North Korea gave the notice in the first inter-Korean government talks in more
than a year that took place in its border town of Kaesong on Tuesday. The meeting
lasted for only 22 minutes after a delay of more than 12 hours due to procedural
disputes, officials said.
The North "will fully reconsider systematic special benefits it has given to the
South for the Kaesong industrial complex project," the North Korean document,
released by South Korea's Unification Ministry, said. "Negotiations will begin,"
it said, "The South will have to respond sincerely to required meetings."
The seven-member South Korean delegation, led by Kim Young-tak, director general
of the Kaesong Industrial Complex Project Bureau under the Unification Ministry,
returned home after exchanging documents with its North Korean counterpart that
laid out demands of each side.
The joint venture, just an hour's drive from Seoul, is the last remaining
inter-Korean reconciliatory project launched by the Kim Dae-jung administration
and opened during his successor Roh Moo-hyun's government.
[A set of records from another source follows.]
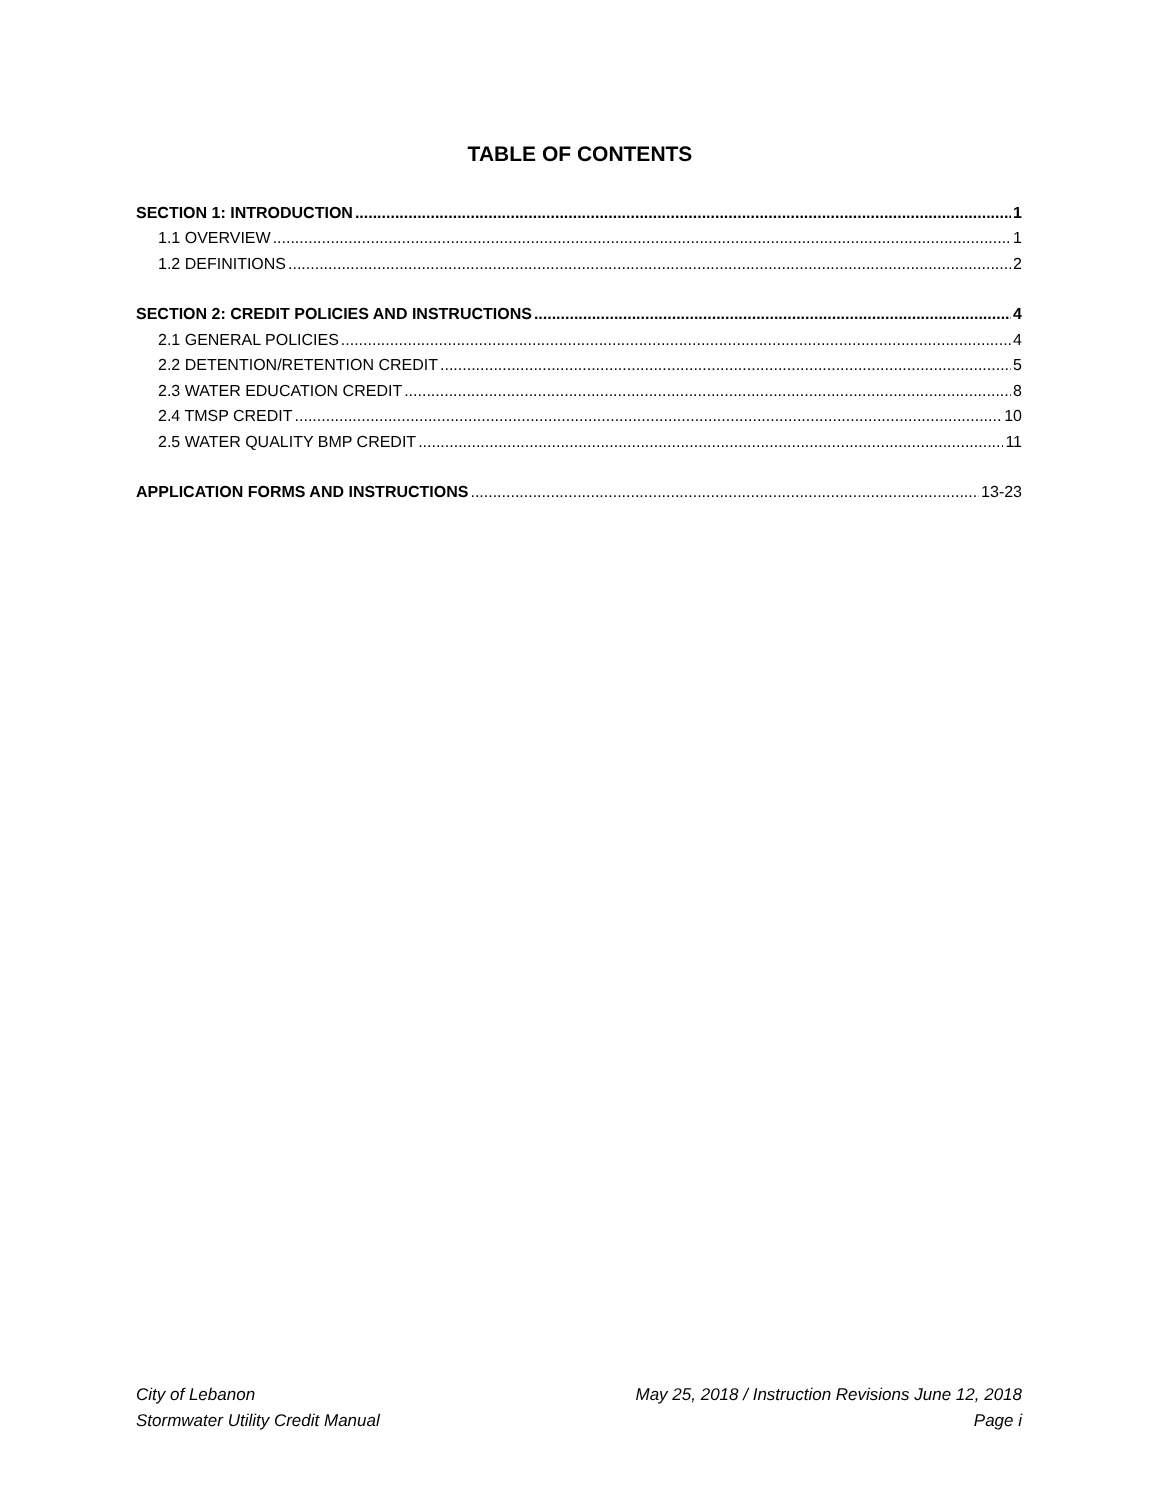TABLE OF CONTENTS
SECTION 1: INTRODUCTION 1
1.1 OVERVIEW 1
1.2 DEFINITIONS 2
SECTION 2: CREDIT POLICIES AND INSTRUCTIONS 4
2.1 GENERAL POLICIES 4
2.2 DETENTION/RETENTION CREDIT 5
2.3 WATER EDUCATION CREDIT 8
2.4 TMSP CREDIT 10
2.5 WATER QUALITY BMP CREDIT 11
APPLICATION FORMS AND INSTRUCTIONS 13-23
City of Lebanon
Stormwater Utility Credit Manual
May 25, 2018 / Instruction Revisions June 12, 2018
Page i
More than 100 small
South Korean factories operate there, employing about 39,000 cheap but skilled
North Korean workers, who manufacture garments, utensils and other small,
labor-intensive items.
In a hand-delivered letter to South Korea last week, North Korea said it had an
"important notice" to announce regarding the Kaesong complex.
Seoul's primary concern was a South Korean worker being held by the North in the
Kaesong complex since March 30. The employee of Hyundai Asan Corp., a South
Korean company that developed the joint park, was accused of criticizing the
North's political system and trying to incite a local female worker to defect.
North Korea "refused even to bring up the matter of our citizen under
investigation," the ministry said in the press release.
Tuesday's talks were the first official inter-Korean governmental contact for
President Lee Myung-bak's administration which took office in February last year.
Cross-border ties had fast deteriorated under his government which directly
linked assistance to the North with its denuclearization.
Regional tension has further risen since the U.N. Security Council strongly
condemned the North's April 5 rocket launch. In response, the North kicked out
international nuclear monitors and quit the six-party denuclearization talks.
With the North Korean proposal for further talks, the South Korean presidential
office is likely to further weigh an official announcement to become a full
participant of the U.S.-led Proliferation Security Initiative (PSI)
anti-proliferation campaign. Seoul, currently an observer in the campaign, said
it will fully join the PSI, but has continued to delay joining in consideration
of inter-Korean relations.
"Now that North Korea has proposed negotiations over the Kaesong complex, we will
see how the situation develops," a senior administration official said over the
telephone on condition of anonymity.
North Korea is also holding two female American journalists who were detained
near its border with China on March 17. Washington has said dialogue is underway
to free the two, but Pyongyang has said it will indict them on charges of
illegally entering the country and committing "hostile acts."